Later, I went to Germany to visit them and stayed a month, not convinced I could build a new life there or elsewhere. In the huge hostel in Nuremberg where ethnic Germans from Russia occupied ten of the twelve floors, the top two floors had been allocated to Jews, and they were half-empty. I spent two days there, all on my own like a Queen in my enormous empty room with ten bunk beds fixed in two lines like a sleeping car. No one else was put in the room with me. I was given food tokens to buy food with, a little like green postage stamps (Germans were given orange tokens). When I first arrived I made myself a cup of tea and sat down to watch the European night: in the distance, surrounded by black trees, I could see the twinkling lights of an amusement park and the shape of a stadium. I could hear the sound of someone playing the guitar from the floor beneath.
My parents came back to Moscow once, six months before my mother had her operation. The coronary artery bypass she needed was not an operation undertaken very frequently in the 1990s, but we were sure that they’d be good at that sort of thing in Germany. Anyway there wasn’t much choice, the congenital heart defect first diagnosed in wartime Yalutorovsk had deteriorated and now needed urgent treatment. I was twenty-three, and I felt quite grown up. We’d lived with my mother’s condition for as long as I could remember. At the age of ten I used to wake up and stand in the hall outside her bedroom to check that she was still breathing. But the sun always rose and the morning came, and all was fine. I slowly got used to it and never asked any questions as if I was afraid of upsetting the already delicate balance. We never properly spoke about the operation itself, perhaps just the insignificant details of her hospital care. So it was not to us, but to her friend that she said wearily: “What’s to be done? I don’t have any other option.”

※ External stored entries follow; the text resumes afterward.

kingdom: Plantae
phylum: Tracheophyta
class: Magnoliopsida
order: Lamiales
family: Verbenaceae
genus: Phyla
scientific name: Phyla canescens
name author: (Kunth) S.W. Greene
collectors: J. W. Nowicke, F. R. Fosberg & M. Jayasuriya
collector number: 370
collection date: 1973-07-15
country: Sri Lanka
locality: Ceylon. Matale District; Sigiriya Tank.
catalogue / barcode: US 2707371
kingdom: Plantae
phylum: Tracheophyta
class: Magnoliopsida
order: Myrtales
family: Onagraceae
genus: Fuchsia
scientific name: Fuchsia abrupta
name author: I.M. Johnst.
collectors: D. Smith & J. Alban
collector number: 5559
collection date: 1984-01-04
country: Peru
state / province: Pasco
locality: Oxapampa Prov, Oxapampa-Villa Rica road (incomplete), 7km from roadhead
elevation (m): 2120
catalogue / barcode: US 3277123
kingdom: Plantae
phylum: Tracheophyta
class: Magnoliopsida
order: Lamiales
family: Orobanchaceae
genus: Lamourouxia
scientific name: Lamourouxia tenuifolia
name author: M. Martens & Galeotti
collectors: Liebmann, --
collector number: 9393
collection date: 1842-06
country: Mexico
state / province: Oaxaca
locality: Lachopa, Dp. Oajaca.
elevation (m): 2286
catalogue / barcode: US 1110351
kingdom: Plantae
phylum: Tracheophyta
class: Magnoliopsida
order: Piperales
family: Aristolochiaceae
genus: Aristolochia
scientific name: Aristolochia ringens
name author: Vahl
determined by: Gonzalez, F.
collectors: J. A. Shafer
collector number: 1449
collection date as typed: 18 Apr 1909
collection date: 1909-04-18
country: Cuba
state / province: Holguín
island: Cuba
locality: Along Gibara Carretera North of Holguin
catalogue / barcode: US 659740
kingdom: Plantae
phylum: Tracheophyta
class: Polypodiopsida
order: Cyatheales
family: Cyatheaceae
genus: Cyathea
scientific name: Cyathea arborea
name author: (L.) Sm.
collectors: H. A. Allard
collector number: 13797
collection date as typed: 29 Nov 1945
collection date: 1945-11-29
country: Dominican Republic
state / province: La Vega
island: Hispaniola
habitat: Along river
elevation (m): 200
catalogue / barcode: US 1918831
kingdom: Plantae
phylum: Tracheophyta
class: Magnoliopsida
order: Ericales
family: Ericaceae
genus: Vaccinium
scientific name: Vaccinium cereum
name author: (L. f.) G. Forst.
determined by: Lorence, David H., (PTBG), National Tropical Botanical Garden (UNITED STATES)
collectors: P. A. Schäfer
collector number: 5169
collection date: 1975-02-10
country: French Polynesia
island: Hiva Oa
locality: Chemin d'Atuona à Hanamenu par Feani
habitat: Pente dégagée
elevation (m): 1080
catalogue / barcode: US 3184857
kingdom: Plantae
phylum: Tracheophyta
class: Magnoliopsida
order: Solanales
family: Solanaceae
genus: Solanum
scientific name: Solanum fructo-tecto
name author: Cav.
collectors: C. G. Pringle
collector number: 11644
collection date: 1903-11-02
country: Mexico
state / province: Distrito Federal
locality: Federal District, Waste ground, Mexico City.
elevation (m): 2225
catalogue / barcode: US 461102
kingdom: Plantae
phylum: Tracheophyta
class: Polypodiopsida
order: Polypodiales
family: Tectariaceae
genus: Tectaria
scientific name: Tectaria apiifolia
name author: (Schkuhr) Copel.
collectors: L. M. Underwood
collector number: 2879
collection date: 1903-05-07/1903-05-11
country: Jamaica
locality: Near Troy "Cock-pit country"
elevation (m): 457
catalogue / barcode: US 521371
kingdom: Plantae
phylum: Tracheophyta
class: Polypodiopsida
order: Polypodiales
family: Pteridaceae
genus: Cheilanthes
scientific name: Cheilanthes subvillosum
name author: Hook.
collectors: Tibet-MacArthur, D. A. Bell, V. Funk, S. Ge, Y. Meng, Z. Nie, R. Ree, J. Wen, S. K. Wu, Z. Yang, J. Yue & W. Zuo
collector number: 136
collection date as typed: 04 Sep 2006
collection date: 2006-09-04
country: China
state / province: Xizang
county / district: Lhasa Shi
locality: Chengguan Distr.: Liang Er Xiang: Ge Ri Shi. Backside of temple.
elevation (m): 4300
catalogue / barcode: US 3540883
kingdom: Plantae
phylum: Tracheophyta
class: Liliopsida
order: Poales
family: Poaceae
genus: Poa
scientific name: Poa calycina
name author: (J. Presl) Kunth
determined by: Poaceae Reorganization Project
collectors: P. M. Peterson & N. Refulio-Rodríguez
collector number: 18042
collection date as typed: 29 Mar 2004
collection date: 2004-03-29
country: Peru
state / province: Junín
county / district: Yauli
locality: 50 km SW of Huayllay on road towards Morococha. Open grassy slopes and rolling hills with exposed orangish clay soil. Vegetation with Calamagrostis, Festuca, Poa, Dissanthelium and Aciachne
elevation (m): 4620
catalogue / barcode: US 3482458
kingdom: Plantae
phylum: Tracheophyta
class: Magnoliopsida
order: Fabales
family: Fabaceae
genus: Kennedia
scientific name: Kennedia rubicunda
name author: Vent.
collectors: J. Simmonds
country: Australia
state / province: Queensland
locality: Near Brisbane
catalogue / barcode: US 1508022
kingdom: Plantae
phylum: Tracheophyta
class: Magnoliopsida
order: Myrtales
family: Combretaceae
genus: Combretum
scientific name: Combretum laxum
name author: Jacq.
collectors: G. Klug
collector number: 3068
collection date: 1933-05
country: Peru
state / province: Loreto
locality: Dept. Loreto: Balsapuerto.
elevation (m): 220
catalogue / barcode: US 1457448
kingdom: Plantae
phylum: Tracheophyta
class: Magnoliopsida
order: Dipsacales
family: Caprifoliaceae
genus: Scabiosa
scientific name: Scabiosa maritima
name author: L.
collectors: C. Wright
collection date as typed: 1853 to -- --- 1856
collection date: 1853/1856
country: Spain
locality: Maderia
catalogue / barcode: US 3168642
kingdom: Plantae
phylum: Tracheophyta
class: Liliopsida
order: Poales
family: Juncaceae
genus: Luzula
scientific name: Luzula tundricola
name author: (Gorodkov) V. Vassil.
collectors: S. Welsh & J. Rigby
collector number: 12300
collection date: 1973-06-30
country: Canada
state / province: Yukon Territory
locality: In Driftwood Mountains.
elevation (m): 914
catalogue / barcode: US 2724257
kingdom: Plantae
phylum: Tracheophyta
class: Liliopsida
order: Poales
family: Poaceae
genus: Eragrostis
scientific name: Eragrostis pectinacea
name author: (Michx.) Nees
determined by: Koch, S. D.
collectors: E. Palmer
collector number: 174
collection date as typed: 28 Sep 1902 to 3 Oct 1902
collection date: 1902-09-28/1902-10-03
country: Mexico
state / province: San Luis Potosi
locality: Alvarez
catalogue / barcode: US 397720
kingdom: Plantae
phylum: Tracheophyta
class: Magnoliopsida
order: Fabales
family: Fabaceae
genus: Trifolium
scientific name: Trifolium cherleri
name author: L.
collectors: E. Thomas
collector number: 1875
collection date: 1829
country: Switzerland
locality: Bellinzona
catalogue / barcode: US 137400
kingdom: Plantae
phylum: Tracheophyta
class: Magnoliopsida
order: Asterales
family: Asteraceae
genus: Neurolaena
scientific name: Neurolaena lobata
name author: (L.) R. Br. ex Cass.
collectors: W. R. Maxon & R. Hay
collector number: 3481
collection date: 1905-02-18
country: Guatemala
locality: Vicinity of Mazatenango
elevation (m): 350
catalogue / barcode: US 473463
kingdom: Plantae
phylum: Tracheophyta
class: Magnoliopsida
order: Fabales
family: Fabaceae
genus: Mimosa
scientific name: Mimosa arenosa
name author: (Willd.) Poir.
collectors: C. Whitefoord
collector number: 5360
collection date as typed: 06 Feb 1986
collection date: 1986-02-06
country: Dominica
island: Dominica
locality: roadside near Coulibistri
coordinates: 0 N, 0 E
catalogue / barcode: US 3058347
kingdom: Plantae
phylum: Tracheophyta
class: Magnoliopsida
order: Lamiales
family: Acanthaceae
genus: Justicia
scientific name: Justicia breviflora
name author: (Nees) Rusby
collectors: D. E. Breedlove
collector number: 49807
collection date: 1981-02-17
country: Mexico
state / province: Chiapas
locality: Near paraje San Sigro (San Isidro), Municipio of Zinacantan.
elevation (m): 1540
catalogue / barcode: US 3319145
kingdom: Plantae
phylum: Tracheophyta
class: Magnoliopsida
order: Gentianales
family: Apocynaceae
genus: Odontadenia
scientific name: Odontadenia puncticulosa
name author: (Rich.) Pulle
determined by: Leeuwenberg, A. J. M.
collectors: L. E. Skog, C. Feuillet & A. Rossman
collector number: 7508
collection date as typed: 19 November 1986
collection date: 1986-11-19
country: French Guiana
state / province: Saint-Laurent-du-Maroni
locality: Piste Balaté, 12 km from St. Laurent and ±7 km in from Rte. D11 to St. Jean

Although I tried very hard to ignore all the signs that this was her last visit to Moscow, I wondered at her unwillingness to enjoy old memories. It was a carefree summer, and Moscow smelt of dust and dried up ponds. I was sure she would want to visit our old home and sit on a bench outside on the boulevard, or go and have a look at the school where her mother, she and I had studied. I’d also planned a long conversation about “the olden days” just as we’d always had in my childhood, and I was going to make notes this time, so not a drop of precious information would be lost. After all I was going to write this book about our family. But my mother resisted the idea of a nostalgic stroll, at first with her usual gentleness, and then she simply refused point blank: I’m not interested. She started cleaning the apartment instead and immediately threw away some old bowls with chipped edges we’d had since the seventies. I would never have attempted such blasphemy and I looked at her with a mixture of shock and excitement. The apartment was cleaned and polished until it shone. Her school friends and relations visited, but no one spoke the truth aloud: that they were all saying goodbye. And then my parents left.